Premature is an interesting term for you to use, seeing as no-one's yet identified whether mRNA vaccines even cause this inflammation: it's still under investigation. From early examination it seems to be in the order of a 1:million to 1:100,000 chance. Such rare events are extremely hard to tell from background noise. Mortality of course is even lower, as the vast majority of these myocarditis cases have been mild, so chance of death is likely to be 1-10% of vaccine-induced myocarditis cases.
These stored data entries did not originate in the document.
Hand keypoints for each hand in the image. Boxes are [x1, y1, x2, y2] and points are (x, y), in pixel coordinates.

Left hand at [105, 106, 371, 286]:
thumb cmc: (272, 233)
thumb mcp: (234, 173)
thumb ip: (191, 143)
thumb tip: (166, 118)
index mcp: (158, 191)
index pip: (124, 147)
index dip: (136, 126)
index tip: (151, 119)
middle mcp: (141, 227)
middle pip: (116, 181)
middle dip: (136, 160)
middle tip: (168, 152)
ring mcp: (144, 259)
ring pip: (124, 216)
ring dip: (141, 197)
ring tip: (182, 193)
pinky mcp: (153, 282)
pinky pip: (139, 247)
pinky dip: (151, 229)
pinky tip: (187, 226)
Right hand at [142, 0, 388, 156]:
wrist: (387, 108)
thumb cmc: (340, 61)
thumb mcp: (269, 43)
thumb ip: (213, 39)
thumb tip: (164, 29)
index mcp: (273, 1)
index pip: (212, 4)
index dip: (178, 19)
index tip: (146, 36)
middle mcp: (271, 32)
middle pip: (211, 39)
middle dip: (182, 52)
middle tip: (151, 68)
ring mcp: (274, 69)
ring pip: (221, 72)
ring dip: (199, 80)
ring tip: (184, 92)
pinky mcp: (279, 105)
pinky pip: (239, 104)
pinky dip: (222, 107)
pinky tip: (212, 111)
So under current data, the mRNA vaccines are likely to kill less than one 13-17-year-old child per 10 million through myocarditis. Covid-19 kills them at a rate of ~1-5 per million. If we look at young adults (under 30), the covid-19 death rate becomes about 20 per million. Plus, of course, non-vaccinated people also are more likely to catch and spread the infection, incurring risk of additional casualties.

Similarly, we can talk about the chance of blood clots from the traditional vaccines; these are also reckoned very rare, ~1:100,000. However, contextually, the same expectation of blood clots as a complication of covid-19 is ten times higher: you're much less likely to get a blood clot from the vaccine than the disease.

So, this is sort of important when we considered "potentially lethal or debilitating side effects". It's all a roll of the dice, and any one individual is better off with the vaccine, and society as a whole is better off for the improved protection of the whole. So good citizens should go get their jabs. At the end, if people are using bogus arguments to persuade people (or themselves) out of vaccination it's anti-vaxxer territory, even if not as rampantly bonkers as weird microchip fantasies.

And I just totally bet that were we to drill down, reluctance to have a jab is rooted in all sorts of less-than-virtuous irrationalities: fear of needles, dislike of inconvenience, anti-establishmentarianism and suspicion of science / medicine, laziness, selfishness, etc. The rest is just rationalisaton.

The difference is that the medication you list are given to people who are already sick...
There writes a man who clearly hasn't been following the debate. Remember Trump, saying he was taking HCQ, months before he caught covid-19? I think you'll find they have explicitly been touted for prophylaxis or early in symptom development tfor prevention of worsening. And unlike the vaccine, have no proven efficacy. Never mind all the people who'll start taking them "to be on the safe side" if they catch a cold.

But again, it is fascinating to see people soil their smalls over extremely rare side effects to vaccines, and at the same time hand-wave away adverse effects to drugs with a similar or worse order of risk.